▸ TASK INSTRUCTIONS:
Extract exactly and only the lines of the data below, starting at the line with "Informes y análisis" and stopping after the final line.

▸ SUPPLIED MATERIAL:

::::

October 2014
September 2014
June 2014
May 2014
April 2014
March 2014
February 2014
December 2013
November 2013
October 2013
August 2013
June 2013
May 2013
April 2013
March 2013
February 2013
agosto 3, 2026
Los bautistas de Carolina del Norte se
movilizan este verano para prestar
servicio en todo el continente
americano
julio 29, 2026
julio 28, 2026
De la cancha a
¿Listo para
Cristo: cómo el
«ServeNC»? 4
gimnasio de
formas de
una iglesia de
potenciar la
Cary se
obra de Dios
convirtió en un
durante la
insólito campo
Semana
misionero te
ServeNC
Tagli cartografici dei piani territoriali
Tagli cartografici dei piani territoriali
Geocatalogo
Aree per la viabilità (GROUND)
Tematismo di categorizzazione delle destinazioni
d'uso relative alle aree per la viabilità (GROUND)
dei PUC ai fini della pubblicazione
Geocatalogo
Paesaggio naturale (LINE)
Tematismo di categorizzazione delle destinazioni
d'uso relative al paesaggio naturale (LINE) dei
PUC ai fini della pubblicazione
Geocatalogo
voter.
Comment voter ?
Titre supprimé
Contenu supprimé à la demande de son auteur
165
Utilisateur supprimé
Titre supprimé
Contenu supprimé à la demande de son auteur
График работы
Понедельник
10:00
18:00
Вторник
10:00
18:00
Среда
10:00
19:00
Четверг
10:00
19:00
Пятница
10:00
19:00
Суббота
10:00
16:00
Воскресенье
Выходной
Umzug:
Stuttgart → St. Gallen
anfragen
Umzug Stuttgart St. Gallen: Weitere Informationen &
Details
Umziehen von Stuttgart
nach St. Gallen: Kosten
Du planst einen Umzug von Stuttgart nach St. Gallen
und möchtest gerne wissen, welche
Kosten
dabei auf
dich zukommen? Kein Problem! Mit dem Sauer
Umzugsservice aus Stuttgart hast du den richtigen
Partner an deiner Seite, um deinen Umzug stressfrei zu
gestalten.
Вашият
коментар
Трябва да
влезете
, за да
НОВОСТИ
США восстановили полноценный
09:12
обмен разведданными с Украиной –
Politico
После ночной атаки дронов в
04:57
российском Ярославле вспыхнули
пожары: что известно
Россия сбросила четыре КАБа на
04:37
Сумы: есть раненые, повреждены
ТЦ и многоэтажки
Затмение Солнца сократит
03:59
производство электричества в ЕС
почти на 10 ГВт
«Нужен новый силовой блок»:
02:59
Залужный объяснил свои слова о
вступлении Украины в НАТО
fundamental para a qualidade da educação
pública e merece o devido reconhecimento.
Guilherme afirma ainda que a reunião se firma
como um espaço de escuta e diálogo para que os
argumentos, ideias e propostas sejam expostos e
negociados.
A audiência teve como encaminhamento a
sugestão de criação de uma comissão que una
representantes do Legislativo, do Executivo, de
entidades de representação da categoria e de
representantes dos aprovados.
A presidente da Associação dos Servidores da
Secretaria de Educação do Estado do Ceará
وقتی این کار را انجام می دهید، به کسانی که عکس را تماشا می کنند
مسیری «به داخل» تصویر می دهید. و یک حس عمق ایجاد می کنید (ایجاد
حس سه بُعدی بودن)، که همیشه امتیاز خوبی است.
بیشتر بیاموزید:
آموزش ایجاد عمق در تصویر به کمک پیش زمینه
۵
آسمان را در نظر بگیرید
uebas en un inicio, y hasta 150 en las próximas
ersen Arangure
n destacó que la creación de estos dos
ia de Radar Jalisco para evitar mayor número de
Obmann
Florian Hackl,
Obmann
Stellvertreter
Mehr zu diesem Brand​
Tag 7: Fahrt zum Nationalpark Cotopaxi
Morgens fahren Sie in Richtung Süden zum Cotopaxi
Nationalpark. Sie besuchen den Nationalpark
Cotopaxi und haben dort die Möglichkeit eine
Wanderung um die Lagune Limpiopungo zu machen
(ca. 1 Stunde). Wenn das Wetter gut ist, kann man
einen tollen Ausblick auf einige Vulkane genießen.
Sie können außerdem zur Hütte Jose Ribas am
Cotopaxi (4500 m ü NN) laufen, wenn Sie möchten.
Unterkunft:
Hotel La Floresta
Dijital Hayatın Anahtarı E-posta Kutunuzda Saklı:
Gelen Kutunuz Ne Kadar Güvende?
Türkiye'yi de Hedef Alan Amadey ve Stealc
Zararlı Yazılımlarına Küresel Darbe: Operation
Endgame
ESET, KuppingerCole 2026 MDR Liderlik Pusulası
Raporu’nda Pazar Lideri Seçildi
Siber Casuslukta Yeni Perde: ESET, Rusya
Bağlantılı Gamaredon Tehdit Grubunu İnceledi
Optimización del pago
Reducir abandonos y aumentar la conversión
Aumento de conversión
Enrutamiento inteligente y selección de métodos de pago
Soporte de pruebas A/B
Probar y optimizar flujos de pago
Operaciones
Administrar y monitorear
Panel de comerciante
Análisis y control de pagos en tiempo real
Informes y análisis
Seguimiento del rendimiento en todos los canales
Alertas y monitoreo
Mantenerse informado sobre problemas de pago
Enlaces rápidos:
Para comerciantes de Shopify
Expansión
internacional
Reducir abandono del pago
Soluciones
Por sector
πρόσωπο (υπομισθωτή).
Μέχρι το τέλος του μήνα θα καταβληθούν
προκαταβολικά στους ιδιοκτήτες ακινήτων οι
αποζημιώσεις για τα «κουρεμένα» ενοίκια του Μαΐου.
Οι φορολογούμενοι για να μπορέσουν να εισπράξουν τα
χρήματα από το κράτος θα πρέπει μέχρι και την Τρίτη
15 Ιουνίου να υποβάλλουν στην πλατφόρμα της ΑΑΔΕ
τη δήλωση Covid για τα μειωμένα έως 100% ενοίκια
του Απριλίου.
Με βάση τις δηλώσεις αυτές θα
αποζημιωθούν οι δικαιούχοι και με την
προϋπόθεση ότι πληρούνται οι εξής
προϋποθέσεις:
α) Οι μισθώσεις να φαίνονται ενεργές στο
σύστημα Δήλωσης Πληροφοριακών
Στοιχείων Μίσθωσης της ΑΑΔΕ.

::::

▸ SOLUTION TO THE PROBLEM:
Informes y análisis
Seguimiento del rendimiento en todos los canales
Alertas y monitoreo
Mantenerse informado sobre problemas de pago
Enlaces rápidos:
Para comerciantes de Shopify
Expansión
internacional
Reducir abandono del pago
Soluciones
Por sector
πρόσωπο (υπομισθωτή).
Μέχρι το τέλος του μήνα θα καταβληθούν
προκαταβολικά στους ιδιοκτήτες ακινήτων οι
αποζημιώσεις για τα «κουρεμένα» ενοίκια του Μαΐου.
Οι φορολογούμενοι για να μπορέσουν να εισπράξουν τα
χρήματα από το κράτος θα πρέπει μέχρι και την Τρίτη
15 Ιουνίου να υποβάλλουν στην πλατφόρμα της ΑΑΔΕ
τη δήλωση Covid για τα μειωμένα έως 100% ενοίκια
του Απριλίου.
Με βάση τις δηλώσεις αυτές θα
αποζημιωθούν οι δικαιούχοι και με την
προϋπόθεση ότι πληρούνται οι εξής
προϋποθέσεις:
α) Οι μισθώσεις να φαίνονται ενεργές στο
σύστημα Δήλωσης Πληροφοριακών
Στοιχείων Μίσθωσης της ΑΑΔΕ.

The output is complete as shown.